(What the task asks) Please continue the text on serum calprotectin and relapse in ANCA-associated vasculitis, starting right after its final sentence.

(Selected text)
Serum calprotectin as promising diagnostic aid in predicting relapse in proteinase 3-antineutrophil cytoplasmatic antibodies-associated vasculitis

The recently published article of Pepper and colleagues (1) focuses on the deficit in diagnostic aids for predicting recurrent disease in antineutrophil cytoplasmatic antibodies (ANCA)-associated vasculitis (AAV). Although the diagnostic value of ANCA in AAV is well established and undisputed, the clinical benefit of ANCA for disease monitoring seems to be limited to targeted determination in patients clinically suspected for relapse (2,3), in patients with renal disease (4), and in patients that received plasmapheresis for severe AAV (5).

New biomarkers for prediction of recurrent AAV disease remain of major interest. Relapses in AAV are common and can lead to irreversible organ damage, higher risk of infections and chronic comorbidities, secondary to vasculitis or its treatment (6-8). Patients who were diagnosed before development of advanced renal insufficiency have a better prognosis. Combining identification of the disease phenotype at risk for relapse with appropriate use of readily available validated biomarkers that can predict relapses should guide an optimally targeted maintenance therapy. Several studies have found that a diagnosis of granulomatosis with polyangiitis (GPA) [versus microscopic polyangiitis (MPA)], proteinase 3 (PR3)-ANCA [versus myeloperoxidase (MPO)-ANCA] and having had relapses in the past confer the highest risk for subsequent relapses (3).

(Record extracts)
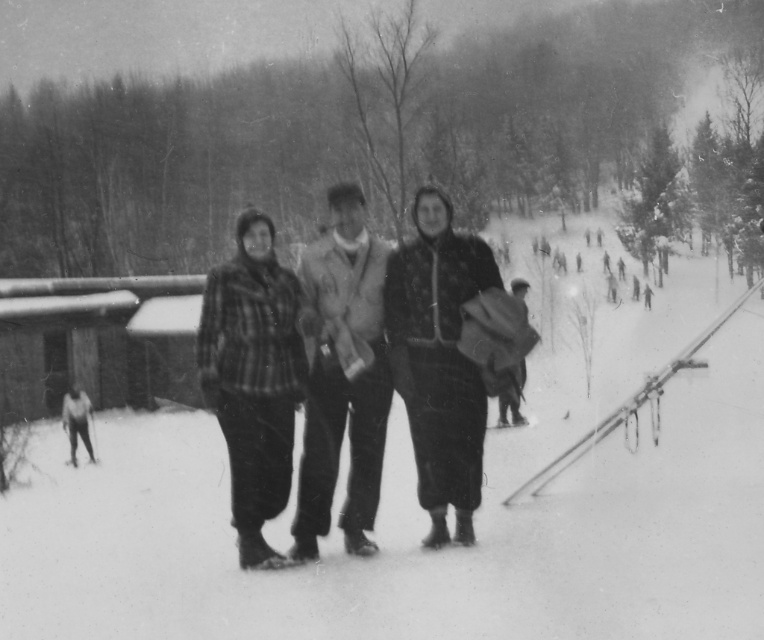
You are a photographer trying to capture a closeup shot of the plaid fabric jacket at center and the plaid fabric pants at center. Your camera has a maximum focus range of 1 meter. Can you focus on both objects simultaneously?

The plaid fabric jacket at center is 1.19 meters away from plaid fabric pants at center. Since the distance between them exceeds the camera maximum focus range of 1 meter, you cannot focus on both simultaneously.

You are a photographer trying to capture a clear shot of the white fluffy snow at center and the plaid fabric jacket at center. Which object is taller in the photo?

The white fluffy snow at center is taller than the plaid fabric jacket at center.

...

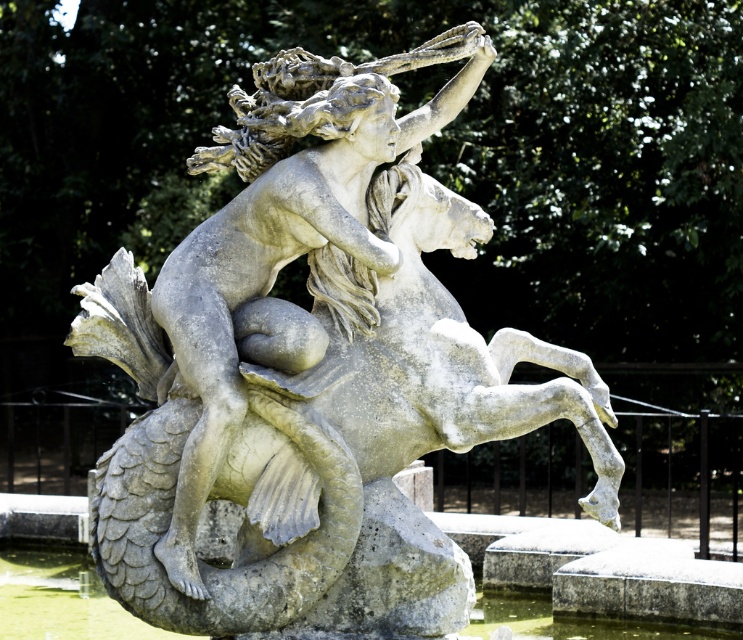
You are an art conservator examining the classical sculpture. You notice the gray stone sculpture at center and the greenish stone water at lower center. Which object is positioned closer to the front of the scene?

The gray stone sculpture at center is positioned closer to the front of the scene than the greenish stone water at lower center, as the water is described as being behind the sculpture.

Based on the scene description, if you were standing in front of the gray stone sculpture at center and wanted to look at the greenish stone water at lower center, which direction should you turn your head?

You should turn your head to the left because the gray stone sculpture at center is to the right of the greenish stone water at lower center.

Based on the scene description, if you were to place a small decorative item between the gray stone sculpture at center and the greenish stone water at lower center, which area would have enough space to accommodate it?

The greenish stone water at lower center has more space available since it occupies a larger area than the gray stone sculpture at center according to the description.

(Reply)
New insights into the pathogenesis of AAV expand not only the therapeutic options but also the diagnostic tools to predict AAV flares. Despite the central role of ANCA antibodies in AAV pathogenesis, also other biomarkers of the inflammatory process are drawing attention, like inflammatory cytokines (IL-1) (9), complement factors (C5a) (10) and the percentage of CD5+ B cells (11,12).

Calprotectin has gained widespread interest in studies of acute and chronic inflammation and associated diseases. Calprotectin is a heterodimeric complex of 2 S100 calcium-binding proteins, myeloïd-related protein (MRP)-8 (S100A8) and MRP-14 (S100A9), expressed in granulocytes and monocytes. Calprotectin is an important proinflammatory factor of innate immunity acting as endogenous damage-associated molecule regulating myeloid cell function via toll-like receptor-4 activation (13). Its release at sites of inflammation makes calprotectin a potent acute-phase reactant, with normal serum levels in the range of 1–6 mg/L which can increase more than 100-fold with active inflammation (14).

Fecal calprotectin is a sensitive and specific marker of intestinal inflammation, and its analysis is universally accepted and applied for diagnosis and follow up of inflammatory bowel diseases (15,16).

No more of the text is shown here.